EK-C’den EK-N’ye kadar olan diğer eklerin ise BİLGİ NOTU’nda ve EK-B’de belirtilen çalışma gruplarındaki görevliler tarafından hazırlanmış listeler olduğu anlaşılmıştır.
EK-C isimli belge incelendiğinde belgenin amirallerin hassasiyet durumlarını değerlendirmeye yönelik hazırlanmış bir belge olduğu, içerisinde HASSAS PERSONEL LİSTESİ başlığı altında 54 personelin “Rütbe, Ad-Soyad-Sicil No-ve görev yeri bilgilerinin olduğu, şahıslar ile ilgili olarak hassasiyet durumu başlığı altında değerlendirmeleri ifade eden “+”, “-“ işaretlerinin yer aldığı, belgenin imza kısmında Dz.Kur.Kd.Alb. Cem GÜRDENİZ şeklinde sanığın başkanı olduğu grupta görevli bir şahsın isminin yer aldığı, yine belgenin teknik incelemesi neticesinde belgenin 15.01.2003 tarihinde Cem GURDENIZ isimli kullanıcı tarafından oluşturulduğu görülmüştür. Bu haliyle belgenin sanığın başkanı olduğu grubun bir çalışması olduğu anlaşılmıştır.

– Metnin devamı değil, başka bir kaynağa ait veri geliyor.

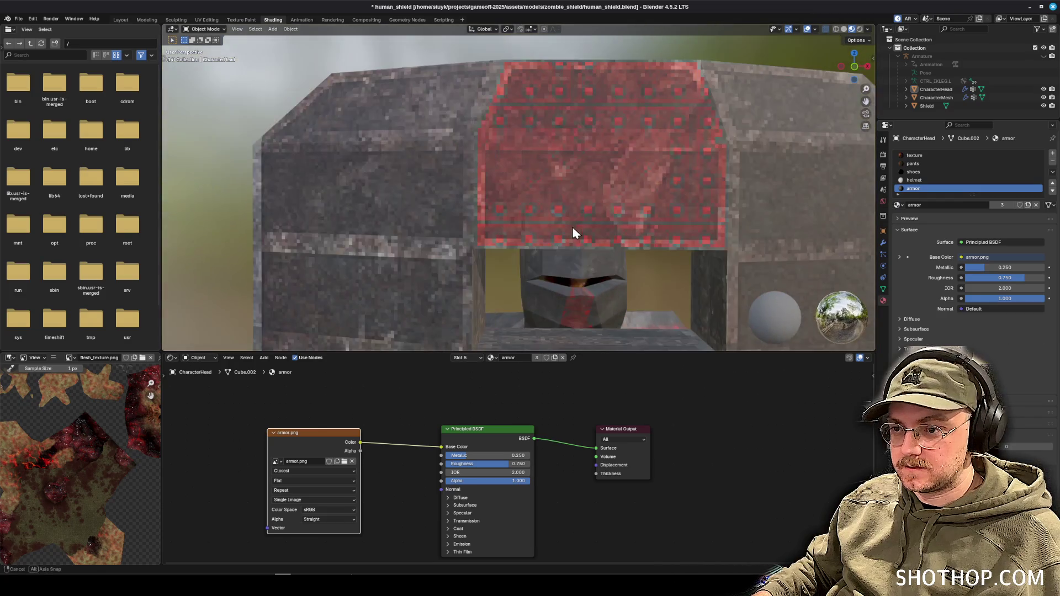
{"action": "key", "text": "ctrl+s"}
{"action": "scroll", "coordinate": [566, 244], "scroll_direction": "down", "scroll_amount": 5}
{"action": "mouse_move", "coordinate": [566, 243]}
{"action": "left_mouse_down"}
{"action": "mouse_move", "coordinate": [652, 246]}
{"action": "mouse_move", "coordinate": [621, 201]}
{"action": "mouse_move", "coordinate": [456, 190]}
{"action": "mouse_move", "coordinate": [425, 379]}
{"action": "left_mouse_up"}
{"action": "scroll", "coordinate": [637, 249], "scroll_direction": "down", "scroll_amount": 4}
{"action": "key", "text": "alt+Tab"}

6 Aralık 2010 tarihinde İstanbul Cumhuriyet Başsavcılığı (C.M.K.'nın 250. maddesi ile yetkili kısmı)'ınca Gölcük Donanma Komutanlığında yapılan aramada ele geçen ve dosyada bulunan diğer delilleri destekleyip, tamamlayan belgeler:
SUGA HAREKAT PLANI isimli belgenin, TDK Marka CD içerisinde yer alan KOR.LARDAN VE DİĞER KUVVETLERDEN GELENLER\2002-2003\Diğer\Dz.KK\SUGA isimli klasör içerisinde de yer aldığı,
Suga Harekat Planı ile aynı klasör içerisinde yer alan ve bu plan ile ilgili olduğu anlaşılan EK-A isimli belgenin, TDK Marka CD içerisinde yer alan KOR.LARDAN VE DİĞER KUVVETLERDEN GELENLER\2002-2003\Diğer\Dz.KK\SUGA isimli klasör içerisinde de yer aldığı,
Amiral Listesi1 isimli belgenin, TDK Marka CD içerisinde yer alan KOR.LARDAN VE DİĞER KUVVETLERDEN GELENLER\2002-2003\Diğer\Dz.KK isimli klasör içerisinde de yer aldığı,
BİLGİ NOTU, EK-A, EK-B, EK-C, EK-Ç, EK-D, EK-E, EK-F, EK-G, EK-Ğ, EK-H, EK-I, EK-İ, EK-J, EK-K, EK-L, EK-M, EK-N isimli belgelerin TDK Marka CD içerisinde yer alan KOR.LARDAN VE DİĞER KUVVETLERDEN GELENLER\2002-2003\Diğer\Dz.KK\BİLGİ NOTU isimli klasör içerisinde de yer aldığı,
SAVUNMA SANAYİ.xls isimli belgenin KOR.LARDAN VE DİĞER KUVVETLERDEN GELENLER\ÇALIŞMALAR_A\YENİ YAPILANMADA GÖREVLENDİRİLECEKLER isimli klasör içerisinde de yer aldığı tespit edilmiştir.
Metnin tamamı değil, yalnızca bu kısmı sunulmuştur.